ガスパロ・ダ・サロ 〜サロの街とベルトロッティ家〜
Alessandro Vecchi • Panorama di Salò 2011 CC BY-SA 3.0
クレモナには、おそらくアンドレア・アマティが修業をしていたであろうマルティネンゴの工房ができる以前、楽器工房(として正式に登録されたもの)はありませんでした。マルティネンゴの工房も古物商(金融業)の事業の一部だったようです。
当時、弦楽器そして鍵盤楽器製作が盛んだったのがブレシアでした。ルネサンスの芸術家達のパトロンだったイザベラ・デステが、ヴィオールのコンソートをブレシアの製作者に依頼したというのが1495年ですから、ブレシアでは15世紀から楽器製作が行われていたという事になります。
そのブレシアで本格的にヴァイオリン製作を始めたのが、サロ出身の製作者ガスパロ・ベルトロッティ、通称ガスパロ・ダ・サロでした。
サロのベルトロッティ家
ガスパロ・ベルトロッティは、ガルダ湖西岸のサロで生まれました。
ガルダ湖西岸一帯は古い時代から人が住んでいた美しい土地で、この地域の共同体(ガルダ湖のブレシア・リヴィエラ共同体)はヴェネツィアの支配下にあっても特別な自治権を与えられていたそうです。そしてサロはこの地域の文化・芸術の中心地でした。

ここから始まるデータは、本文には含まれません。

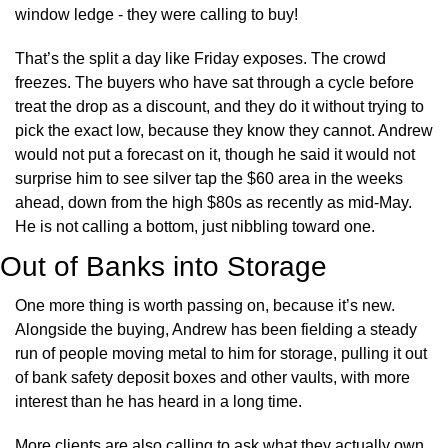
window ledge - they were calling to buy!
That’s the split a day like Friday exposes. The crowd 
freezes. The buyers who have sat through a cycle before 
treat the drop as a discount, and they do it without trying to 
pick the exact low, because they know they cannot. Andrew 
would not put a forecast on it, though he said it would not 
surprise him to see silver tap the $60 area in the weeks 
ahead, down from the high $80s as recently as mid-May. 
He is not calling a bottom, just nibbling toward one.
Out of Banks into Storage
One more thing is worth passing on, because it’s new. 
Alongside the buying, Andrew has been fielding a steady 
run of people moving metal to him for storage, pulling it out 
of bank safety deposit boxes and other vaults, with more 
interest than he has heard in a long time.
More clients are also calling to ask what they actually own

ガスパロの父フランチェスコは絵画への関心も高かったようで次男の洗礼証明書には「サロの画家」と記されています。ガスパロの洗礼証明書では「ヴァイオリン奏者」になりましたが、名付け親には親交があったのでしょう、画家ゼノーネ・ヴェロネーゼの娘がなっています。

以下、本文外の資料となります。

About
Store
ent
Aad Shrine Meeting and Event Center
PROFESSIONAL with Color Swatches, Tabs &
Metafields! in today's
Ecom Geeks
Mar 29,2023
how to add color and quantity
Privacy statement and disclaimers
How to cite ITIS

現在でもサロの大聖堂でゼノーネの「天使の音楽隊のいる降誕」が鑑賞できます。リュートを持つ天使とヴィオラ・ダ・ブラッチョを持つ天使が描かれています。サロの音楽環境を反映していたのでしょうか。
Nativity by Zenone Veronese
photo by Wolfgang Moroder CC BY-SA 4.0
この地域で音楽活動が盛んだったことは、サロ近くの町やヴェネツィアに残る文書の中で確認されています。
ガスパロの父フランチェスコと叔父アゴスティーノは仕事として音楽活動を始めました。1540年からサロの登記簿にはいつもヴァイオリン奏者と記されています。
サロ北方のバゴリーノでは1551年に「リヴィエラのヴァイオリン奏者たち」の存在が記録されていて、この中にベルトロッティ兄弟も入っていた可能性があります。実際のところはわかりませんが、このような音楽家達が活躍していたこと、ヴァイオリンの普及に貢献したと考えることは間違いではないでしょう。
アゴスティーノの息子ベルナルディーノはフェラーラ(ゴンザーガ家の宮廷)で音楽活動をし、その後マントヴァやローマでも演奏活動を続け、作曲家としても活躍しました。当時、音楽家やダンス教師などが、各地の宮廷で仕事をするのは珍しいことではなかったようです。
ガスパロの兄弟ジョヴァンニ・パオロとサンティーノもヴァイオリン奏者になりました。ジョヴァンニ・パオロは父の音楽活動を引き継ぎ、実家の相続もしています。
父フランチェスコはガスパロが若いうちになくなりましたが、叔父アゴスティーノはヴァイオリン奏者を続け、後にサロ大聖堂の司祭に指名されています。
オルガン製作家アンテニャーティ家
父フランチェスコはまた楽器の演奏をするだけでなく、チェンバロの価値の見積りをしたり、オルガンのメンテナンスをしたり楽器そのものにも関心があったようです。
1546年、サロの共同体はブレシアのオルガン製作家ジョヴァン・ジャコモ・アンテニャーティに大聖堂のオルガンを最新最高の状態にするように依頼しました。
このオルガン建設にベルトロッティ家は何かしらの関わりがあったと思われます。オルガンの仕上がりに不満を持ったサロ当局とアンテニャーティとの間で問題になった時期もあったようですが、ベルトロッティ家とアンテニャーティ家との関係は続いていったのでしょう。
後にフランチェスコがオルガンのメンテナンスをしたこと、ガスパロがブレシアに移って開いた工房はアンテニャーティの工房のすぐ近くであったこと、1581年のオルガン移設の際アゴスティーノが司祭として関わりグラツィア・アンテニャーティ(ジョヴァンニ・ジャコモの甥)に仕事を依頼したこと、などがわかっています。また、ガスパロの弟子マッジーニもアンテニャーティ家との親交がありました。長い期間、両家の交流があったに違いありません。
サロの音楽環境や家族の音楽家としての活動などを見ると、ガスパロもサロにいる間に、おそらく父のもとで、弦楽器の演奏や製作の訓練を受けていたのでしょう。